TEXTO PARA LER
==============================

Um drone da Força Aérea que estava a voar a partir da base de Beja caiu quando realizava, alegadamente, um voo de teste. Este era um dos 12 drones que a Força Aérea Portuguesa adquiriu por 4,5 milhões de euros para a vigilância florestal, durante o período crítico de incêndios.
Em comunicado enviado à agência Lusa, a FAP informou que a aeronave não tripulada estava a realizar uma missão de treino, “não tendo colocado em risco população ou habitações”, fruto da “aterragem forçada” que aconteceu.
No decorrer do voo de treino da aeronave, a operar a partir da Base Aérea N.º 11 (BA11), verificou-se “uma falha no sistema de propulsão, que levou à interrupção da missão, obrigando à identificação de uma zona desabitada para efetuar a aterragem forçada”, precisou a Força Aérea.
De acordo com a última informação da FAP apenas quatro destes drones estavam operacionais, devido a “dificuldades de ordem técnica”.
A aeronave envolvida no acidente será um drone VTOL (vertical take-off and landing) – com capacidade de aterrar e levantar verticalmente – cuja validação tem sido demorada. Foram adquiridos seis e nenhum está ainda operacional.

==============================

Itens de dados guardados

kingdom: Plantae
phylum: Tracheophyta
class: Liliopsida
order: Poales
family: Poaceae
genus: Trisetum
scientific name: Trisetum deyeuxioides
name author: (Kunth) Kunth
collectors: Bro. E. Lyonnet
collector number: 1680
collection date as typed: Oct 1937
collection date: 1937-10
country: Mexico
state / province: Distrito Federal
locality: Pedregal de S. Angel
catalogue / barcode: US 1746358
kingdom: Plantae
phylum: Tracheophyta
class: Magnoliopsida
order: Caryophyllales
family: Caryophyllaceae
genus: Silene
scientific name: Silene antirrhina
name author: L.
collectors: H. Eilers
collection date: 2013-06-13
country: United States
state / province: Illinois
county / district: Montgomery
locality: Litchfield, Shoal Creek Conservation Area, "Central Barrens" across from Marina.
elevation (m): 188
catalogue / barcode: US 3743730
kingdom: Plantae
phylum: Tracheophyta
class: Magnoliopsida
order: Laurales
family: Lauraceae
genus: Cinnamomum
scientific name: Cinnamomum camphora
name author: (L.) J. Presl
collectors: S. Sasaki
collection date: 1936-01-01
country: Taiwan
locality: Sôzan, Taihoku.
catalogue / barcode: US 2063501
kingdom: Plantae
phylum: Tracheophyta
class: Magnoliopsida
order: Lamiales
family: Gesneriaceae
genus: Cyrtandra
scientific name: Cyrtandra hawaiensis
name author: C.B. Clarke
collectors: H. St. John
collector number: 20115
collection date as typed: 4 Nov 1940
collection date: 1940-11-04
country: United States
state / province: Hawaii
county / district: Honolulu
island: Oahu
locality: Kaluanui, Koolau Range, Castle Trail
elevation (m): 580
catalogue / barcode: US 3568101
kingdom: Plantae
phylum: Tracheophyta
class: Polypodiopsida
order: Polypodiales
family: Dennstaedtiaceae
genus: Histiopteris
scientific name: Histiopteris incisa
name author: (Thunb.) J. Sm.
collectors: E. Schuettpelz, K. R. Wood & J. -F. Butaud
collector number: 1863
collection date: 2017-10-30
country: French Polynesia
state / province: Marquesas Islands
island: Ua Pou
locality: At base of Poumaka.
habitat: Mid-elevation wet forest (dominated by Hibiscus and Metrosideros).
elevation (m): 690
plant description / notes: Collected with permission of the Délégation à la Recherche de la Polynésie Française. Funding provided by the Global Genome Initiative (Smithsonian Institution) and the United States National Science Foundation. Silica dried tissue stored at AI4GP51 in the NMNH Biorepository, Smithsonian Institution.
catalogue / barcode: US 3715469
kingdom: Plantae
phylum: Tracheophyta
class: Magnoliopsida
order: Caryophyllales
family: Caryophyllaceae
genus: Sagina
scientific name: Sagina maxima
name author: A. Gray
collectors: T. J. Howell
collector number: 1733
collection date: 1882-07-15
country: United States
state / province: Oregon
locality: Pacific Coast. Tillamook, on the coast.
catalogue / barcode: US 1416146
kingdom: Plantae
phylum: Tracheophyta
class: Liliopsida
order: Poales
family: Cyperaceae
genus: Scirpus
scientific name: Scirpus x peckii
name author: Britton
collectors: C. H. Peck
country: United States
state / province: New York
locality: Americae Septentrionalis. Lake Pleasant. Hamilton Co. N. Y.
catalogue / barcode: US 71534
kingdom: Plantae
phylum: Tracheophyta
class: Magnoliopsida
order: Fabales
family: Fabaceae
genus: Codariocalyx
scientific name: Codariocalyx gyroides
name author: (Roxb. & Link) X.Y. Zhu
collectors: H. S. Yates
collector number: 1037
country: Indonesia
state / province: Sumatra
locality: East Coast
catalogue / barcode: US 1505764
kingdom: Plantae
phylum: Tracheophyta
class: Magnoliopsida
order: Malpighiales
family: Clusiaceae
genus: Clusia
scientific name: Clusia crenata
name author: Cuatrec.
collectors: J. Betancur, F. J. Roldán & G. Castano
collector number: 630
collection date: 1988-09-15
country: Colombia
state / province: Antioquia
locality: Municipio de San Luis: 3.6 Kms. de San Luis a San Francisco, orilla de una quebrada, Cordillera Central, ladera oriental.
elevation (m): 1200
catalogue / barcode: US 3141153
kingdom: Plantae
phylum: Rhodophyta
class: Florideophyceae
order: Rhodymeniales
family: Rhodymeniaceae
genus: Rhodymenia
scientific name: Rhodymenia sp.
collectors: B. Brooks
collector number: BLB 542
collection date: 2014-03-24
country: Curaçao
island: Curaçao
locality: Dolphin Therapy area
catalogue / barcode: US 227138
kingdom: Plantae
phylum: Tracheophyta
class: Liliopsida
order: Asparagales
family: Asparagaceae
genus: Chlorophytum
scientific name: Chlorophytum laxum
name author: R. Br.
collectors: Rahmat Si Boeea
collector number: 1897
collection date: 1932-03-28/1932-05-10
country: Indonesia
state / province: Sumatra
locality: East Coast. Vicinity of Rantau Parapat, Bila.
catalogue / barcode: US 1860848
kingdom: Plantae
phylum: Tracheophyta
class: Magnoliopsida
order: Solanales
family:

==============================

DETALHES DO EXERCÍCIO
Copie todos os trechos que aparecem entre aspas no texto sobre o drone da Força Aérea. Não é preciso consultar as linhas para nada.

RESULTADO DA TAREFA
- "não tendo colocado em risco população ou habitações"
- "aterragem forçada"
- "uma falha no sistema de propulsão, que levou à interrupção da missão, obrigando à identificação de uma zona desabitada para efetuar a aterragem forçada"
- "dificuldades de ordem técnica"